MRS JUSTICE SMITH: I want to understand what your submission
is on this. A moment ago you said you accepted my approach to it, which was
that his marital status and family responsibilities were relevant only to the
question of how hard it would be for him to settle in India, not whether it
would be hard upon him to expect him to disrupt himself and his family from the
life in England that he has now been settled into for four or five years. It
seems to me that the two things are distinct issues. I have said in my
judgment that I think that the English end of it is irrelevant to an asylum
application. I want to know whether you seek to challenge that.
MISS CHAPMAN: I do to the extent that I think, purely in
relation to the internal flight issue and in no other way, in respect of the
asylum, either the claim or appeal, that an applicant's circumstances in this
country do have a bearing on his relocation in the country of origin. Purely
in relation to the internal flight issue and in no other sense.

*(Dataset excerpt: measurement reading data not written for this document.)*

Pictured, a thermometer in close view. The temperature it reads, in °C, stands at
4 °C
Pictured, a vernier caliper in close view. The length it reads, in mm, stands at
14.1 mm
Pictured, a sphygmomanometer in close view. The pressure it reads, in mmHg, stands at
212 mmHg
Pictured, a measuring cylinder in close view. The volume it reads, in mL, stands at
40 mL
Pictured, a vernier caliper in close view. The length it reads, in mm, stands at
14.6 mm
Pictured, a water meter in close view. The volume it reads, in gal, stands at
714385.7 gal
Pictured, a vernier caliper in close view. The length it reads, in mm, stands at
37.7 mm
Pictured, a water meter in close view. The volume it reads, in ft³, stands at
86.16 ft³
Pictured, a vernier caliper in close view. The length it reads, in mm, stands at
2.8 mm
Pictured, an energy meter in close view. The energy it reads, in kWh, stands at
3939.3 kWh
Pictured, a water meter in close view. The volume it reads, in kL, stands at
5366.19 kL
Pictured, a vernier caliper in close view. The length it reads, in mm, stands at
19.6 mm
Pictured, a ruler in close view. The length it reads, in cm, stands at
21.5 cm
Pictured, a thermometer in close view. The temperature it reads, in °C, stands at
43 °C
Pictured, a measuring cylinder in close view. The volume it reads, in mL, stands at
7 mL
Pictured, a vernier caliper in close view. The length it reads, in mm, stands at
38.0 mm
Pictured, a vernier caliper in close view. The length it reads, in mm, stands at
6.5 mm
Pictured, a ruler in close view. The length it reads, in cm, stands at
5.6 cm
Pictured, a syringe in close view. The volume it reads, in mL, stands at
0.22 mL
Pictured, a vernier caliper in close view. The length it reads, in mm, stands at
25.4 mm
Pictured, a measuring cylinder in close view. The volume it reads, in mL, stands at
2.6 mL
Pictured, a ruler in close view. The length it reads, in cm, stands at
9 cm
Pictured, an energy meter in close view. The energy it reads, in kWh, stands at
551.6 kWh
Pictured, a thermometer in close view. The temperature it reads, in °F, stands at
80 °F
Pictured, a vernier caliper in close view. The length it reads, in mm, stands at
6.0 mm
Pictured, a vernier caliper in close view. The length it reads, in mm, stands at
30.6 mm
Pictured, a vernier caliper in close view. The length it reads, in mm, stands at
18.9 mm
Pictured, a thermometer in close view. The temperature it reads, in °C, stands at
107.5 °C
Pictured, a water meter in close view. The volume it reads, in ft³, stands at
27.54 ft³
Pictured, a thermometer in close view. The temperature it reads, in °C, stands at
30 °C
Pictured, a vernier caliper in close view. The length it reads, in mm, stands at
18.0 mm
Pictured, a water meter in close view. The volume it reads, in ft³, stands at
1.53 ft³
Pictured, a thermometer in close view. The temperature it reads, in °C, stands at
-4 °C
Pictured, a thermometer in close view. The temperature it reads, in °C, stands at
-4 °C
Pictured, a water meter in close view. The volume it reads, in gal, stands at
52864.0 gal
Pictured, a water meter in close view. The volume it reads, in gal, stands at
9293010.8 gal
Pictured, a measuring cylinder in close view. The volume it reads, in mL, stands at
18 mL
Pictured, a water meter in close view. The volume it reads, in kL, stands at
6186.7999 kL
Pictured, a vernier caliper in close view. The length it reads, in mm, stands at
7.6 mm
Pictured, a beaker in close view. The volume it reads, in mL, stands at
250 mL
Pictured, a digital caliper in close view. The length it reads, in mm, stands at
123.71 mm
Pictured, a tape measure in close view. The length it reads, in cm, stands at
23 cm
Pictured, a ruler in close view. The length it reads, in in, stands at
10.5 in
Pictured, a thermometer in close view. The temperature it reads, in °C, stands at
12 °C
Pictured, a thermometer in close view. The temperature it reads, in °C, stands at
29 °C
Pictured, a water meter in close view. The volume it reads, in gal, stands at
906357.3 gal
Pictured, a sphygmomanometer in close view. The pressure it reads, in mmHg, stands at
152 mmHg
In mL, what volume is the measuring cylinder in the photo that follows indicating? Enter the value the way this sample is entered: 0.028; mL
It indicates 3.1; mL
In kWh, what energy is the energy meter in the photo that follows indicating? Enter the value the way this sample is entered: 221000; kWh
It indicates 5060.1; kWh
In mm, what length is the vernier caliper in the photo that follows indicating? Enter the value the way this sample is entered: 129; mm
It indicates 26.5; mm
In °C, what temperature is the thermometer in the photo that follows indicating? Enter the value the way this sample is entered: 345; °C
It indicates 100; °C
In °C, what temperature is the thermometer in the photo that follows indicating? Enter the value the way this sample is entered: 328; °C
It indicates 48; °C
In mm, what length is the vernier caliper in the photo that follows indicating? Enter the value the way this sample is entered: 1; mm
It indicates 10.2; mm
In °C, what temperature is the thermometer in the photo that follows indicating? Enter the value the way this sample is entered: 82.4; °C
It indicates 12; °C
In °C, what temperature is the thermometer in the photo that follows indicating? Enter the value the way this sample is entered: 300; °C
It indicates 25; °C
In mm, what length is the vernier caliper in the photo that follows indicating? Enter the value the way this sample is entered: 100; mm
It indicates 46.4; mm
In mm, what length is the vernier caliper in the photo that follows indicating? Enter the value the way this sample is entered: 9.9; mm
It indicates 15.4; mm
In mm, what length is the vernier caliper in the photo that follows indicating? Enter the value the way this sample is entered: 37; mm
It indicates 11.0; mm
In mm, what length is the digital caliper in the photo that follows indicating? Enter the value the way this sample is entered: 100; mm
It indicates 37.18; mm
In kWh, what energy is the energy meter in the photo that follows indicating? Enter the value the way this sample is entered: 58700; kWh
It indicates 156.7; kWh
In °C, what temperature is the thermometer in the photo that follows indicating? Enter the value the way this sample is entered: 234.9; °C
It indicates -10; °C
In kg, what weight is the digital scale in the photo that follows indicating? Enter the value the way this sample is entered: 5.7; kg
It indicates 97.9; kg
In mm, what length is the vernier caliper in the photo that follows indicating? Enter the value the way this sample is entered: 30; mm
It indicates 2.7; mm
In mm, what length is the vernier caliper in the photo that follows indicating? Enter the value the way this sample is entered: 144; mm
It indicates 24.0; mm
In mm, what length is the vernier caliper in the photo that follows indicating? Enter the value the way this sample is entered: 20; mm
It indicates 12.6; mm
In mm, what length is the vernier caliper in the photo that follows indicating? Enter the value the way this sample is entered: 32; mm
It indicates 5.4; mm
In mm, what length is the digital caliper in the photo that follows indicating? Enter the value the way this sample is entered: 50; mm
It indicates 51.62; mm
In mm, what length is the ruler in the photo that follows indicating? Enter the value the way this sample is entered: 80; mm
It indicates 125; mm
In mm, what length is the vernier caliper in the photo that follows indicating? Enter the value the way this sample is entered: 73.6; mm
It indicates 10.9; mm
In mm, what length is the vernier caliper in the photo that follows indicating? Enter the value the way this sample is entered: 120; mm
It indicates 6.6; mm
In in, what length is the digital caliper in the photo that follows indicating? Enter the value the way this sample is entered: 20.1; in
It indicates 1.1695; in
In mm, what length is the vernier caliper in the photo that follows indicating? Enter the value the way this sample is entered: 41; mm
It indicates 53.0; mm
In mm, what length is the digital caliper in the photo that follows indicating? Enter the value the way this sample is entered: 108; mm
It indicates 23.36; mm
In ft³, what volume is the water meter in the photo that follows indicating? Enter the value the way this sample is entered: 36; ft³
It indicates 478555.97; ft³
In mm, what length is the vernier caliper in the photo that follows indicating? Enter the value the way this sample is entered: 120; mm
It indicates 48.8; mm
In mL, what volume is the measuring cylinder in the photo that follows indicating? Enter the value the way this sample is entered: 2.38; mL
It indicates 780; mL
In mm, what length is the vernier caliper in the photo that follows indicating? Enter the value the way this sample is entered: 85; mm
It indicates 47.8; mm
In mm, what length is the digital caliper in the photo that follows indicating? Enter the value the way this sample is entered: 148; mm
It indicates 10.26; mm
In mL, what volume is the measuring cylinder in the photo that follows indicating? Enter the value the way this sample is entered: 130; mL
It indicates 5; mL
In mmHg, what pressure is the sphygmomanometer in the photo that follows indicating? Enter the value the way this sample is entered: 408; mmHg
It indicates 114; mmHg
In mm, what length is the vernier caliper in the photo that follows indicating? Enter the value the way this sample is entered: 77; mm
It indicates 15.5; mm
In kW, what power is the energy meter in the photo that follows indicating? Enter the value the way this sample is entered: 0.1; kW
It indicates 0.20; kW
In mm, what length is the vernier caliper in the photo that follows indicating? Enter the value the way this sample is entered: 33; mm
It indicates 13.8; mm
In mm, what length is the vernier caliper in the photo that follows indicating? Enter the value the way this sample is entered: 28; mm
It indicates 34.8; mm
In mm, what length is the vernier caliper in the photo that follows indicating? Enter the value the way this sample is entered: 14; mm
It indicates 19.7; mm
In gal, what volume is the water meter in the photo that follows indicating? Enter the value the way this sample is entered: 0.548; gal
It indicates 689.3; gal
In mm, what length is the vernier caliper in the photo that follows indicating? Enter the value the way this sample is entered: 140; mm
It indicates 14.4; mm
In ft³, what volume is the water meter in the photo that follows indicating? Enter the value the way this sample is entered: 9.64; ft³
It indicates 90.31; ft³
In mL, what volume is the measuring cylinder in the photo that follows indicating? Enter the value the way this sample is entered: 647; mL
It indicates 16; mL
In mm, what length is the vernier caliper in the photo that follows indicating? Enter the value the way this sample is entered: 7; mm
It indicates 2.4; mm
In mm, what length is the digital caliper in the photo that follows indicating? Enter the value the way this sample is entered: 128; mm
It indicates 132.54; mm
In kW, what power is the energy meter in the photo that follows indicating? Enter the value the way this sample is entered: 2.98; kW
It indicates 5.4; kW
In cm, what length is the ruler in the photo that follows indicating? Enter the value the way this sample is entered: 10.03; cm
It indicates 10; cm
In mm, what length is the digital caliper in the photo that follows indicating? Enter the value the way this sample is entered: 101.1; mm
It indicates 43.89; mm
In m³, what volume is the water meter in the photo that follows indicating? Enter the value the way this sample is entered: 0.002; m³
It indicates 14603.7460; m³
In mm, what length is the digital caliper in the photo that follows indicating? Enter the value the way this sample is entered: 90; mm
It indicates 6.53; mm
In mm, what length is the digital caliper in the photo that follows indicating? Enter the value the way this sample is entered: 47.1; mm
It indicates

MRS JUSTICE SMITH: Of leaving England with his family?
MISS CHAPMAN: In respect of his family responsibility. It
may not apply in all cases.
MRS JUSTICE SMITH: The disruptive affect on his family of
having to leave England at all, wherever he goes.
MISS CHAPMAN: My Lady, that was what I meant with respect to
my submission about the subjective element.
MRS JUSTICE SMITH: That is the point you want to make?
MISS CHAPMAN: It is. I am grateful.
MRS JUSTICE SMITH: Do you want to say anything about that, Mr
Underwood?
MR UNDERWOOD: My Lady, it is a simple point.
MRS JUSTICE SMITH: It is a point that you were not willing to
argue because you said it had not been properly taken below.
MR UNDERWOOD: It was not taken at all, my Lady
(inaudible).
MRS JUSTICE SMITH: By the special adjudicator? Was it not
mentioned in the notice of appeal to the IAT?
MR UNDERWOOD: I am almost certain it was not.
MISS CHAPMAN: My Lady, I accept that it was not specifically
raised in the grounds to the IAT.
MRS JUSTICE SMITH: And I know it certainly was not argued,
although the fact was apparent with him being a married person, and I have
mentioned that in my judgment. Is there anything that you want to say, Mr
Underwood?
MR UNDERWOOD: Simply that it may be an interesting point, it
may not be. (inaudible).
MRS JUSTICE SMITH: No, I am not prepared to grant leave,
first of all, because I do not think that the point is a good one in any case,
but it was not taken at the appropriate stage and therefore, in my judgment, it
does not really arise in this case. If you wish to pursue the point you will
have to persuade the Court of Appeal that it should be considered by them.